BCU’s original resolution included a clause stating that “Baker County Commissioners proudly join the Constitutional Sheriffs and Police Officers Association and that the undersigned commissioners do hereby denounce any acts or agencies that promote the aforementioned practices.”

Brown said earlier this year that BCU deleted that clause from its proposed resolution.

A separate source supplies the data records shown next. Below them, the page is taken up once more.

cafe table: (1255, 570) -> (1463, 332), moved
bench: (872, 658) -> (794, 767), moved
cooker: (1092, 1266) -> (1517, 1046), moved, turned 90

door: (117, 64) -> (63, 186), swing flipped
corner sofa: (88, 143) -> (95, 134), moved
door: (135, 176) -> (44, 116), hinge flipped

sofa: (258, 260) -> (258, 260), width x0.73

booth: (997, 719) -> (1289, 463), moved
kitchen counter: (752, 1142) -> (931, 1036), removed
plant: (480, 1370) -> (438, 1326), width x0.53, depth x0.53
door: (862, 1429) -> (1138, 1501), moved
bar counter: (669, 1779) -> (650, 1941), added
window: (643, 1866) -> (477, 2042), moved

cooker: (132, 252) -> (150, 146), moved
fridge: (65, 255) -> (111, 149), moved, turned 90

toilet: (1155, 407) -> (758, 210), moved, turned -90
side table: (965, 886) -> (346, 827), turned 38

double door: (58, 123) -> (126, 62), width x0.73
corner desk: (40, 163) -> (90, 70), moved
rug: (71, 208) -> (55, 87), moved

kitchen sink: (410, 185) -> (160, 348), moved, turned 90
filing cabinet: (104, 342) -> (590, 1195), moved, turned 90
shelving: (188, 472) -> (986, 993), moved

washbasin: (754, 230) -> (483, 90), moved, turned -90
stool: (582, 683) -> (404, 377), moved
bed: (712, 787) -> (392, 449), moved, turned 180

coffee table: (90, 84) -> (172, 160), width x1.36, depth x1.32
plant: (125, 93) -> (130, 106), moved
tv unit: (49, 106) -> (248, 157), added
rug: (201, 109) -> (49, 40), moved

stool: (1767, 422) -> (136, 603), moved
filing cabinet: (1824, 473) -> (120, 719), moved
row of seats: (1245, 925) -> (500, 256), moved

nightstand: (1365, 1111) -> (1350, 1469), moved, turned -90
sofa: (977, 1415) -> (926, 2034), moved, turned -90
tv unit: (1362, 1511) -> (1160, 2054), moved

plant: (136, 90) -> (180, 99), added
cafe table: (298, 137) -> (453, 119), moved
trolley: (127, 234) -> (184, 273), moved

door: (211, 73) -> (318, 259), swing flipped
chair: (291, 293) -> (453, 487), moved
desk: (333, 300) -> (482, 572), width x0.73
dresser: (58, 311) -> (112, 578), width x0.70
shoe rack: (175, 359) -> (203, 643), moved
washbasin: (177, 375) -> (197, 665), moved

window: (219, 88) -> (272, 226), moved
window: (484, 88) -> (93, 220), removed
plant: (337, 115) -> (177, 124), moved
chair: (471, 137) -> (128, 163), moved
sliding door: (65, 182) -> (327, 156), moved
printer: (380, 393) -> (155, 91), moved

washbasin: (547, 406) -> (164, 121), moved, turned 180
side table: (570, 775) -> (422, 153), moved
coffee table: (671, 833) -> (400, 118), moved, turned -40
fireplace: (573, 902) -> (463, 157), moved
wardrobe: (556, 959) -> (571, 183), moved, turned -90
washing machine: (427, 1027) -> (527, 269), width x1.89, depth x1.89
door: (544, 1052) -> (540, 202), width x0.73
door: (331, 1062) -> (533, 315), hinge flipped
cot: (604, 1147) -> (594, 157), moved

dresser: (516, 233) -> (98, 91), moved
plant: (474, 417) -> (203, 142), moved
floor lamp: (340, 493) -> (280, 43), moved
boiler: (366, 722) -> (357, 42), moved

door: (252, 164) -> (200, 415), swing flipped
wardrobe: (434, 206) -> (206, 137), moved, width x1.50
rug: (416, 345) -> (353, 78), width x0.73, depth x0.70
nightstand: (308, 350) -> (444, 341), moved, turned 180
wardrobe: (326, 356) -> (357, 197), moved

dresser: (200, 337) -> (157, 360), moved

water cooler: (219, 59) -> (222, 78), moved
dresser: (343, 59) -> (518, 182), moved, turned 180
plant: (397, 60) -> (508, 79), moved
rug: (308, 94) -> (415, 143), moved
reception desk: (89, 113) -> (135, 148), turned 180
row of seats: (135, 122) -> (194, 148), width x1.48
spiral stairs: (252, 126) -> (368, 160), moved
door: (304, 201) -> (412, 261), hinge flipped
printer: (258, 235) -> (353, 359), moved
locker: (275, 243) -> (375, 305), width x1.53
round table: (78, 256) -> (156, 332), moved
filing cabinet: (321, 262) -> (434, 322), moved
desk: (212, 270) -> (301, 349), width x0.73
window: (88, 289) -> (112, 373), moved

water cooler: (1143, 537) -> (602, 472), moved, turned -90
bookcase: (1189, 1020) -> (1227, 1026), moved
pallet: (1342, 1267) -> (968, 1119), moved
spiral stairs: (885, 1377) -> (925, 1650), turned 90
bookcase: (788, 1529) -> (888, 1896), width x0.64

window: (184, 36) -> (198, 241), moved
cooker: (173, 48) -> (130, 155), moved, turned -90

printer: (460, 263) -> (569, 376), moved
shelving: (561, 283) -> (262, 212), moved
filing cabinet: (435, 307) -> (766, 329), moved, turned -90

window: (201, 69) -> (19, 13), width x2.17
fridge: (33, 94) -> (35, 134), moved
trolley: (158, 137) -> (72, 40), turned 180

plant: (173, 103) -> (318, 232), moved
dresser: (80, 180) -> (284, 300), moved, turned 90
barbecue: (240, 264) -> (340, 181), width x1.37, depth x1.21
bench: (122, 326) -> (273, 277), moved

Nichols, responding to previous questions from BCU members who asked commissioners to reaffirm their oath of office, said he believes he does that every time he recites the Pledge of Allegiance at the start of a meeting.

Nichols also asked supporters of the original BCU resolution to recognize that although many people support that document, other county residents have different opinions.

“We’re supposed to be representing all of the people,” Nichols said. “Whatever we do, there is always somebody that disagrees with us. I don’t care what it is, there’s always somebody that disagrees.”

Bennett pointed out that although the resolution states that “no agency established by the U.S. Congress can develop its own policies or regulations which supersede the Bill of Rights or the Constitution,” county commissions do not determine whether or not an action is constitutional.

That task, Bennett said, is delegated in the Constitution to the judicial branch of government.